Jacek w tym czasie wrócił do domu. Nie mogąc zasnąć postanowił zadzwonić do dziewczyny. Wyjął telefon i z pamięci wpisał jej numer. Od dawna był nią zauroczony, nie miał jednak odwagi jej o tym powiedzieć. Zadzwonił, chciał jeszcze raz wyjaśnić i przeprosić ją za zajście, jakie miło miejsce na klatce schodowej. Ta jednak nie odbierała od niego połączeń. Po pewnym czasie zrezygnowany, odłożył telefon. Wyjął z szafki butelkę wina. Skoro nie odbiera to znaczy że jej na mnie nie zależy. Powiedział i wziął pierwszy łyk wina. Potem kolejny i kolejny. Po pewnym czasie nie było już nic w butelce, a Jacek nabrał odwagi. Postanowił pojechać do Dominiki i powiedzieć jej o uczuciu jakim ją darzy. Zamówił taksówkę, przyjechała po 10 minutach. Pod blokiem jeszcze się na chwilę zawahał. Raz grozi śmierć. Pomyślał i wszedł do bloku. Udał się na trzecie piętro. Drzwi były uchylone, a ze środka wydobywały się dziwne dźwięki. Zwątpił w swoje uczucie, odwrócił się i już miał odejść gdy usłyszał znajomy mu głos.

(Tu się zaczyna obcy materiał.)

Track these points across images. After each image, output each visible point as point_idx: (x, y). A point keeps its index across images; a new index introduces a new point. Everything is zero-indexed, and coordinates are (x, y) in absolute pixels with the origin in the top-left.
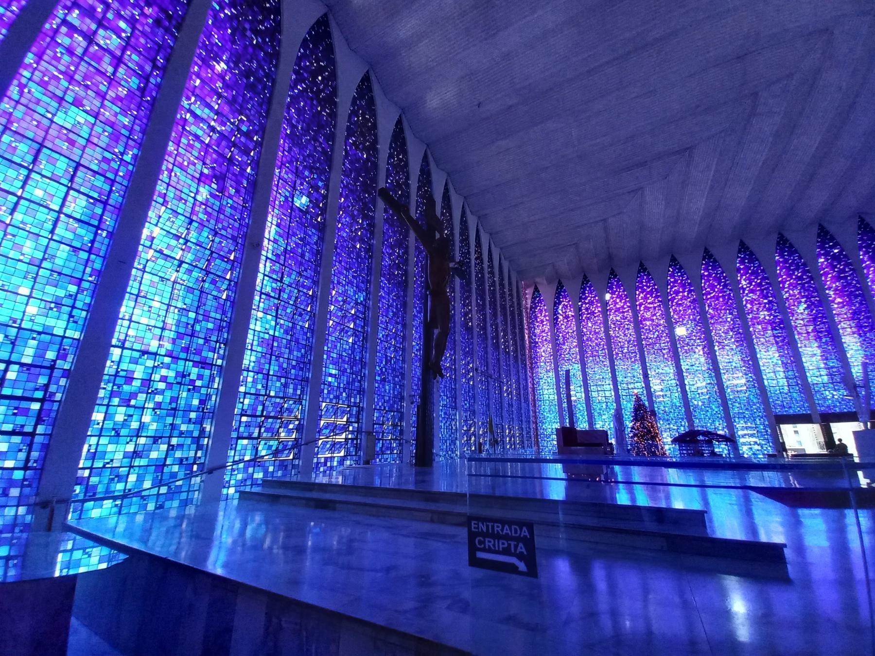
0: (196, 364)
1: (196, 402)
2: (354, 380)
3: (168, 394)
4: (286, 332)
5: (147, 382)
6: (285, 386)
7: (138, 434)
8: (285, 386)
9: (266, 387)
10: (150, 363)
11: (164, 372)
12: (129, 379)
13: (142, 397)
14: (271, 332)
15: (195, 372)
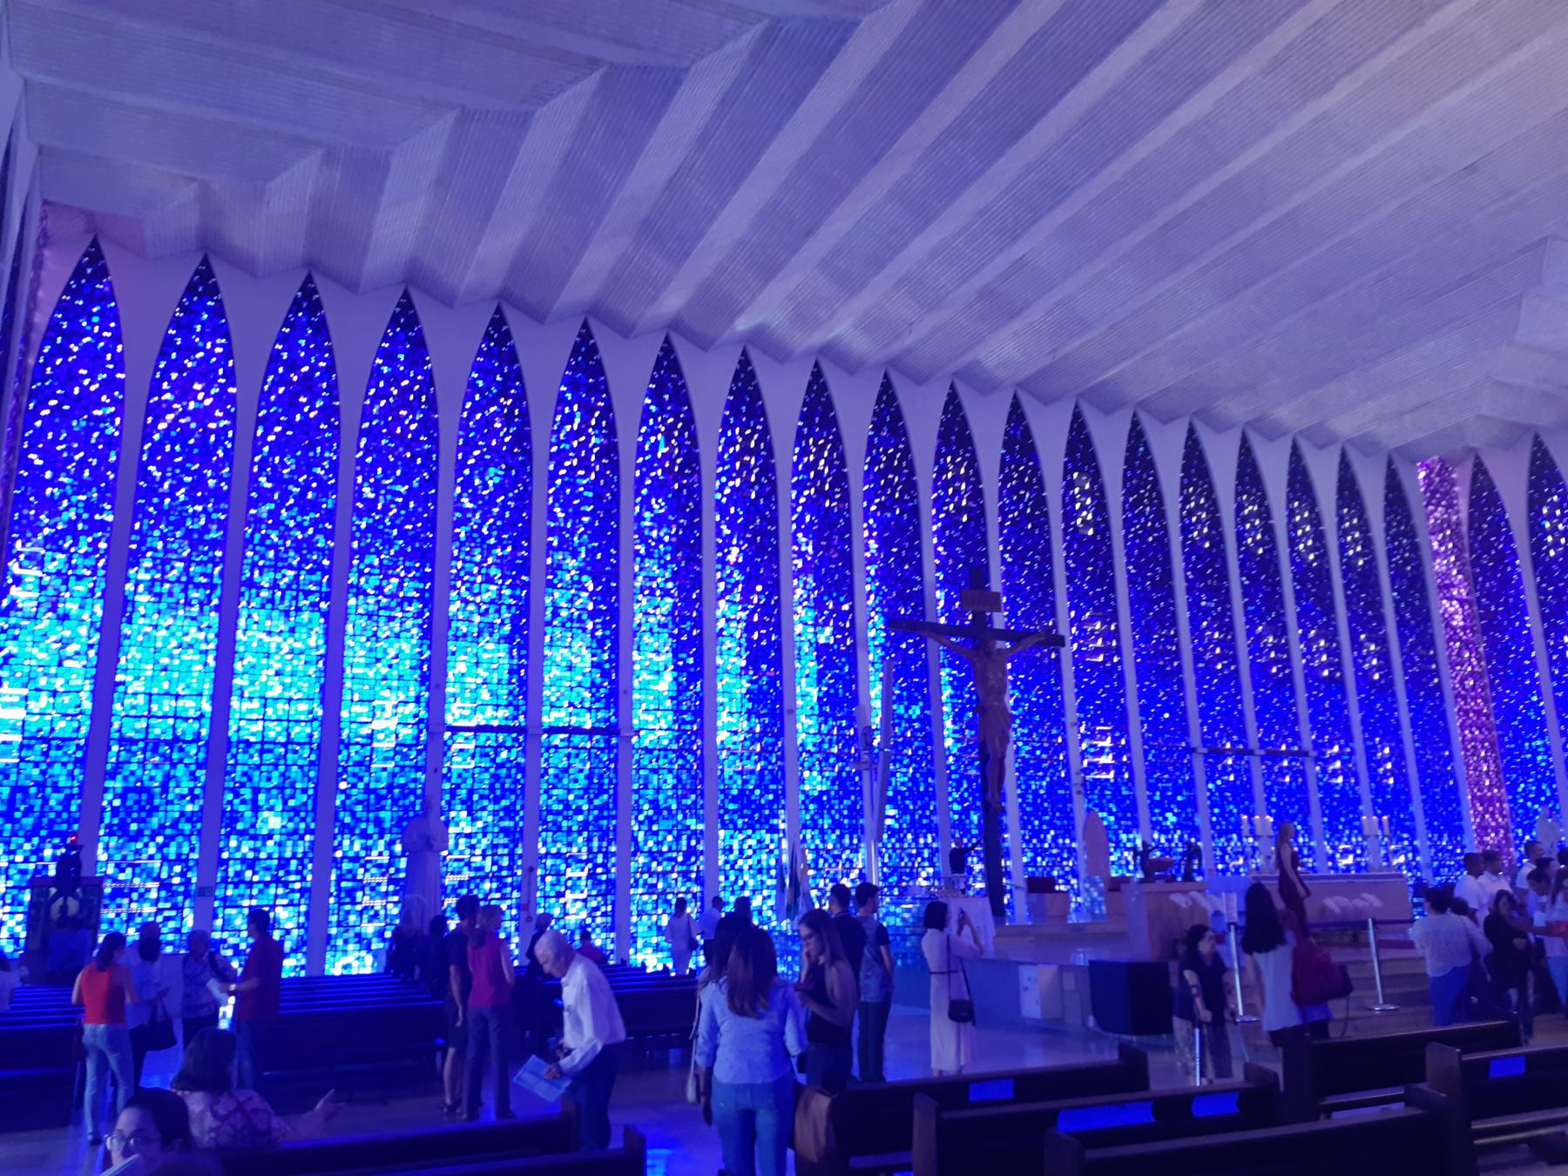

-No to teraz mogę cię pociąć na idealne kawałeczki, zawsze chciałaś pracować w kryminalnych. Przykro mi, ale już nie popracujesz skarbie. Wiesz jesteś taka ładna, ale jak zobaczyłem gdy się obściskujesz z Jackiem, to coś we mnie pękło.- Mówił napastnik. Aspirant był już pewny, wkroczył do mieszkania. Ujrzał świeczki i róże nadające nastrojowości. Po cichu wkroczył do salonu. Zobaczył zakrwawioną dziewczynę. Leżała nieprzytomna na podłodze, dookoła było mnóstwo krwi. Była całkiem naga, tak jak jej napastnik. Gdy Jacek to zobaczył, bardzo szybko wpadł w nieopamiętany szał, zaczął go szarpać i uderzać w twarz. Mężczyźni toczyli walkę. Nagle do mieszkania wkroczyła policja. Bardzo szybko ich rozdzielono. Jacek podbiegł do Dominiki, która brutalnie pobita, leżała na podłodze. Podniósł delikatnie jej głowę.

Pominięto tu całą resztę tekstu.